### WRITTEN TASK 1
Copy the listing below word for word, beginning with the line that contains "Can you confirm" and continuing through the final line of the listing.
## Start EXCERPT TO READ
Sainsbury’s Classic Selection Chablis, Domaine Ste Céline 2003
(Sainsbury £7.99)
Chablis this week. These are white Burgundies from the northern extremes of this region, made from the Chardonnay grape (although you won’t see this on the label). This first example, from well regarded producer JM Brocard, is quite classic: crisp, lemony, herby fruit with a nutty richness, offering a lot of flavour for the money – decent Chablis doesn’t come cheap. A food wine.

JM Brocard Chablis Premier Cru Selection 2002 (£10.99 Sainsbury)
Moving up a gear, this refined Chablis offers a refined, aromatic, slightly herby nose. The palate is dense, savoury and nutty with nice fresh acid. A rich style, but still offering that clean, crisp Chablis signature.

Domaine Laroche Chablis Premier Cru Vaillons Vieilles Vignes 2002 (£17.99 Sainsbury)
This is a rather different style than the other two. It’s less rich, although still full flavoured, and offers more of the taut, savoury, minerally characters that are often associated with top notch Chablis. Sophisticated stuff, and p rob ably just about worth the high price.

Vergelegen Reserve Sauvignon Blanc 2003 Helderberg, South Africa
Sauvignon Blanc is a white grape that, over the last five years, has emerged as a bit of a star in the Cape. This first wine is expensive, but worth it. It has a bright, complex, taut nose with some classy, seamless fruit and even a bit of minerality on the palate. (£11.99 Sainsbury, Majestic, Oddbins)

Poliziano Rossi di Montepulciano 2004 Italy
£8.99 Sainsbury
What a fantastic, classy red wine. There’s a lovely focused, savoury intensity to the pure, smooth red fruits. It’s modern, but not overly so: a very stylish wine that shows some restraint, but which offers a lot of pleasure.  

Bernard Germain Anjou Chenin Blanc 2002 Loire, France
Normally you’d expect an Anjou Blanc to be quite a light, zippy sort of wine, but this is Anjou Blanc on steroids. It’s a beast of a wine, but I like it a lot. It’s a distinctive, savoury, dry white with a nose of herbs, cheese and straw, together with some hints of vanilla from the barrels it was fermented in.  The palate is nutty and herby with lots of savoury flavour. (Sainsbury £5.99)
## End EXCERPT TO READ
### WRITTEN TASK 2
Answer these questions from the wine notes above:
(a) Which grape are the Chablis wines made from?
(b) Which producer made the first Chablis, the Sainsbury's Classic Selection?
(c) What price is given for the Poliziano Rossi di Montepulciano 2004?
## Start MATERIAL SUPPLIED
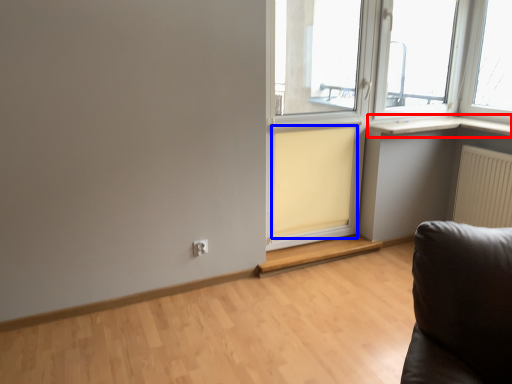
Question: Among these objects, which one is nearest to the camera, window sill (highlighted by a red box) or curtain (highlighted by a blue box)?

Choices:
 (A) window sill
 (B) curtain

Answer: (B)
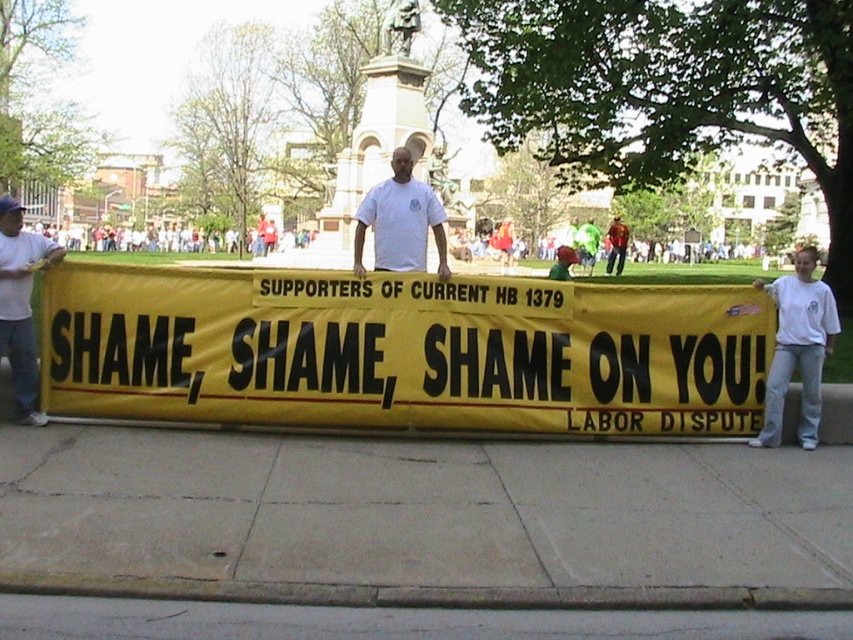
From the picture: Based on the scene description, where is the point located at coordinates [425,518]?

The point at coordinates [425,518] is located on the gray concrete sidewalk at center.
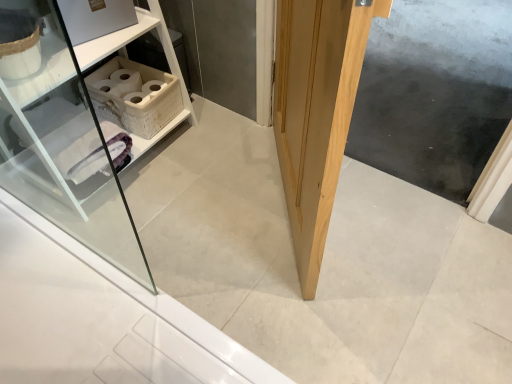
Question: From their relative heights in the image, would you say white wicker basket at upper left is taller or shorter than natural wood door at center?

Choices:
 (A) short
 (B) tall

Answer: (A)

Question: Is point (123, 99) positioned closer to the camera than point (288, 87)?

Choices:
 (A) closer
 (B) farther

Answer: (B)

Question: Which object is the closest to the natural wood screen door at center?

Choices:
 (A) white wicker basket at upper left
 (B) white wicker shelf at upper left
 (C) natural wood door at center

Answer: (C)

Question: Which object is the farthest from the white wicker basket at upper left?

Choices:
 (A) natural wood door at center
 (B) natural wood screen door at center
 (C) white wicker shelf at upper left

Answer: (B)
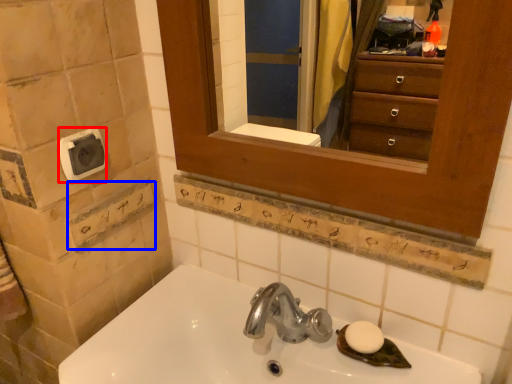
Question: Which point is closer to the camera, towel bar (highlighted by a red box) or square (highlighted by a blue box)?

Choices:
 (A) towel bar
 (B) square

Answer: (A)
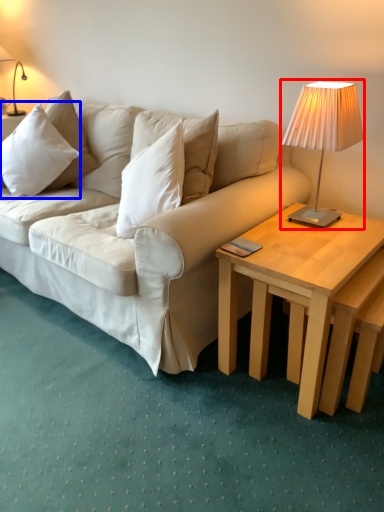
Question: Which point is further to the camera, lamp (highlighted by a red box) or pillow (highlighted by a blue box)?

Choices:
 (A) lamp
 (B) pillow

Answer: (B)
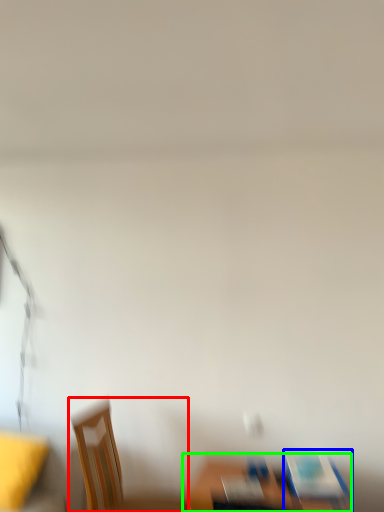
Question: Considering the real-world distances, which object is closest to chair (highlighted by a red box)? chair (highlighted by a blue box) or furniture (highlighted by a green box).

Choices:
 (A) chair
 (B) furniture

Answer: (B)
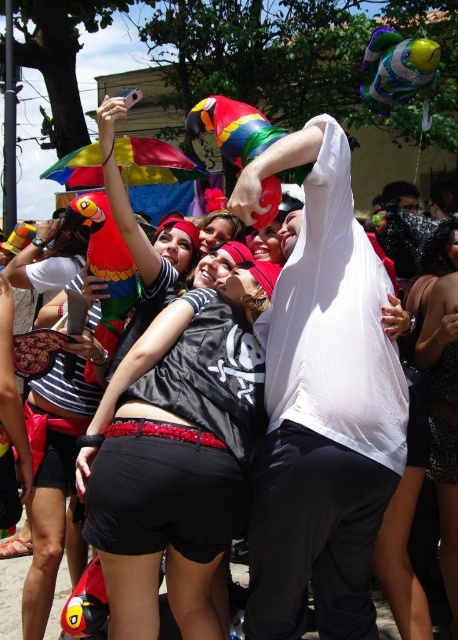
You are a photographer trying to capture the festive scene. You notice the black matte shorts at center and the matte black shirt at center. Based on their positions, which one should you focus on first if you want to frame them from top to bottom?

The matte black shirt at center is located above the black matte shorts at center, so you should focus on the matte black shirt at center first when framing from top to bottom.

You are standing in the crowd at the festive event and want to take a photo of both the point at coordinates point [441,342] and point [206,220]. Since you can only focus on one point at a time, which point should you focus on to ensure the other point remains in the background?

You should focus on point [441,342] because it is closer to the camera than point [206,220]. By focusing on the closer point, the farther point will naturally be in the background.

You are a photographer at the event and want to capture a photo that includes both the black satin dress at lower right and the matte black shirt at center. Which object should you focus on first to ensure both are in the frame?

The black satin dress at lower right is below the matte black shirt at center, so you should focus on the matte black shirt at center first to ensure both are in the frame.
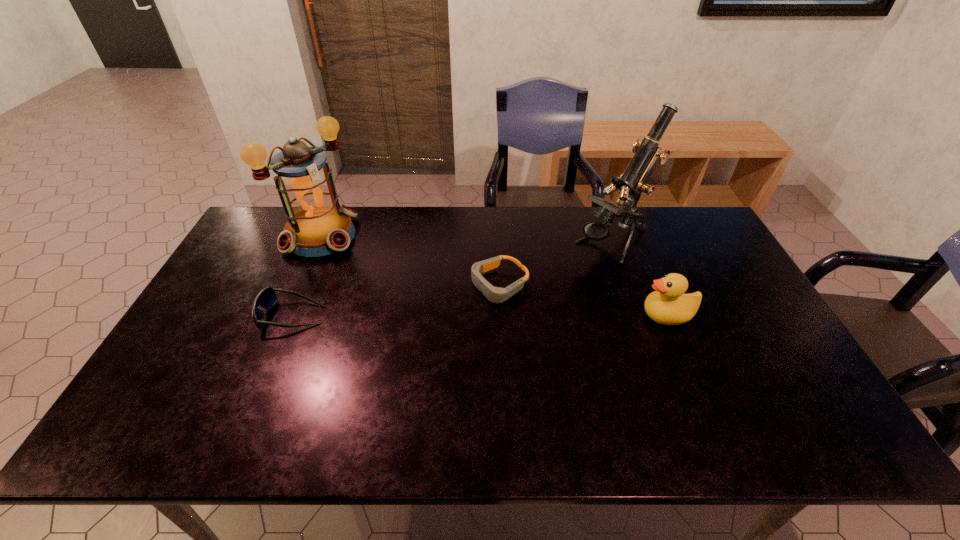
Image resolution: width=960 pixels, height=540 pixels. I want to click on free spot at the near left corner of the desktop, so click(x=200, y=403).

You are a GUI agent. You are given a task and a screenshot of the screen. Output one action in this format:
    pyautogui.click(x=<x>, y=<y>)
    Task: Click on the vacant area at the far right corner
    The width and height of the screenshot is (960, 540).
    Given the screenshot: What is the action you would take?
    pyautogui.click(x=676, y=218)

Identify the location of free space that is in between the third object from left to right and the second shortest object. (396, 300).

Identify the location of empty location between the microscope and the lantern. The width and height of the screenshot is (960, 540). (467, 239).

I want to click on free space between the third object from left to right and the lantern, so click(x=410, y=260).

The width and height of the screenshot is (960, 540). Find the location of `vacant area that lies between the sunglasses and the shortest object`. vacant area that lies between the sunglasses and the shortest object is located at coordinates (396, 300).

This screenshot has height=540, width=960. Identify the location of free spot between the goggles and the fourth shortest object. (410, 260).

Identify the location of free space between the third shortest object and the fourth tallest object. (480, 315).

Image resolution: width=960 pixels, height=540 pixels. What are the coordinates of `vacant space that's between the microscope and the duck` in the screenshot? It's located at (640, 279).

Locate an element on the screen. free space that is in between the third tallest object and the third object from right to left is located at coordinates (584, 300).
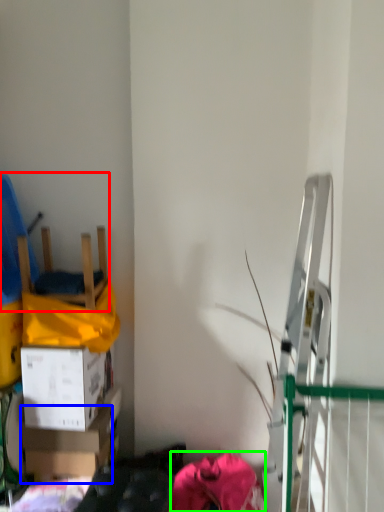
Question: Estimate the real-world distances between objects in this image. Which object is farther from chair (highlighted by a red box), box (highlighted by a blue box) or clothing (highlighted by a green box)?

Choices:
 (A) box
 (B) clothing

Answer: (B)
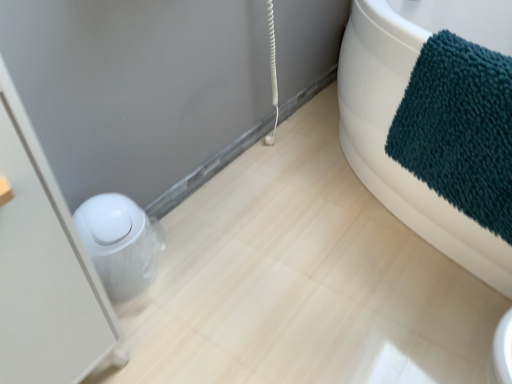
Question: Is teal plush towel at upper right further to the viewer compared to white glossy toilet bowl at lower left?

Choices:
 (A) yes
 (B) no

Answer: (B)

Question: Does teal plush towel at upper right contain white glossy toilet bowl at lower left?

Choices:
 (A) yes
 (B) no

Answer: (B)

Question: Considering the relative sizes of teal plush towel at upper right and white glossy toilet bowl at lower left in the image provided, is teal plush towel at upper right wider than white glossy toilet bowl at lower left?

Choices:
 (A) no
 (B) yes

Answer: (B)

Question: Is teal plush towel at upper right facing towards white glossy toilet bowl at lower left?

Choices:
 (A) yes
 (B) no

Answer: (A)

Question: Is teal plush towel at upper right turned away from white glossy toilet bowl at lower left?

Choices:
 (A) yes
 (B) no

Answer: (B)

Question: Which is correct: white glossy trash can at left is inside teal plush towel at upper right, or outside of it?

Choices:
 (A) inside
 (B) outside

Answer: (B)

Question: Is white glossy trash can at left bigger or smaller than teal plush towel at upper right?

Choices:
 (A) small
 (B) big

Answer: (B)

Question: Considering their positions, is white glossy trash can at left located in front of or behind teal plush towel at upper right?

Choices:
 (A) front
 (B) behind

Answer: (A)

Question: In terms of width, does white glossy trash can at left look wider or thinner when compared to teal plush towel at upper right?

Choices:
 (A) wide
 (B) thin

Answer: (A)

Question: From a real-world perspective, is white glossy toilet bowl at lower left positioned above or below white glossy trash can at left?

Choices:
 (A) below
 (B) above

Answer: (A)

Question: Does point (115, 291) appear closer or farther from the camera than point (25, 230)?

Choices:
 (A) farther
 (B) closer

Answer: (A)

Question: From the image's perspective, relative to white glossy trash can at left, is white glossy toilet bowl at lower left above or below?

Choices:
 (A) below
 (B) above

Answer: (A)

Question: In terms of height, does white glossy toilet bowl at lower left look taller or shorter compared to white glossy trash can at left?

Choices:
 (A) short
 (B) tall

Answer: (A)

Question: In terms of height, does white glossy toilet bowl at lower left look taller or shorter compared to teal plush towel at upper right?

Choices:
 (A) tall
 (B) short

Answer: (B)

Question: Is white glossy toilet bowl at lower left wider or thinner than teal plush towel at upper right?

Choices:
 (A) wide
 (B) thin

Answer: (B)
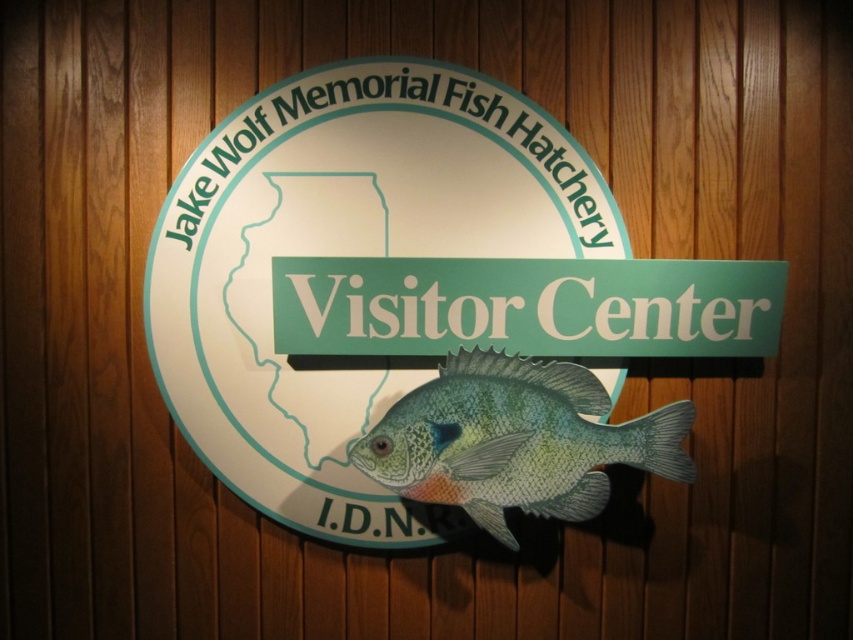
Which is behind, point (614, 220) or point (648, 456)?

The point (614, 220) is more distant.

Can you confirm if matte plastic sign at center is smaller than shiny blue fish at center?

Incorrect, matte plastic sign at center is not smaller in size than shiny blue fish at center.

Between point (154, 244) and point (521, 371), which one is positioned in front?

Positioned in front is point (521, 371).

Identify the location of matte plastic sign at center. (344, 256).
## End MATERIAL SUPPLIED
### EXERCISE RESPONSE 1
Can you confirm if matte plastic sign at center is smaller than shiny blue fish at center?

Incorrect, matte plastic sign at center is not smaller in size than shiny blue fish at center.

Between point (154, 244) and point (521, 371), which one is positioned in front?

Positioned in front is point (521, 371).

Identify the location of matte plastic sign at center. (344, 256).

### EXERCISE RESPONSE 2
(a) Chardonnay
(b) JM Brocard
(c) £8.99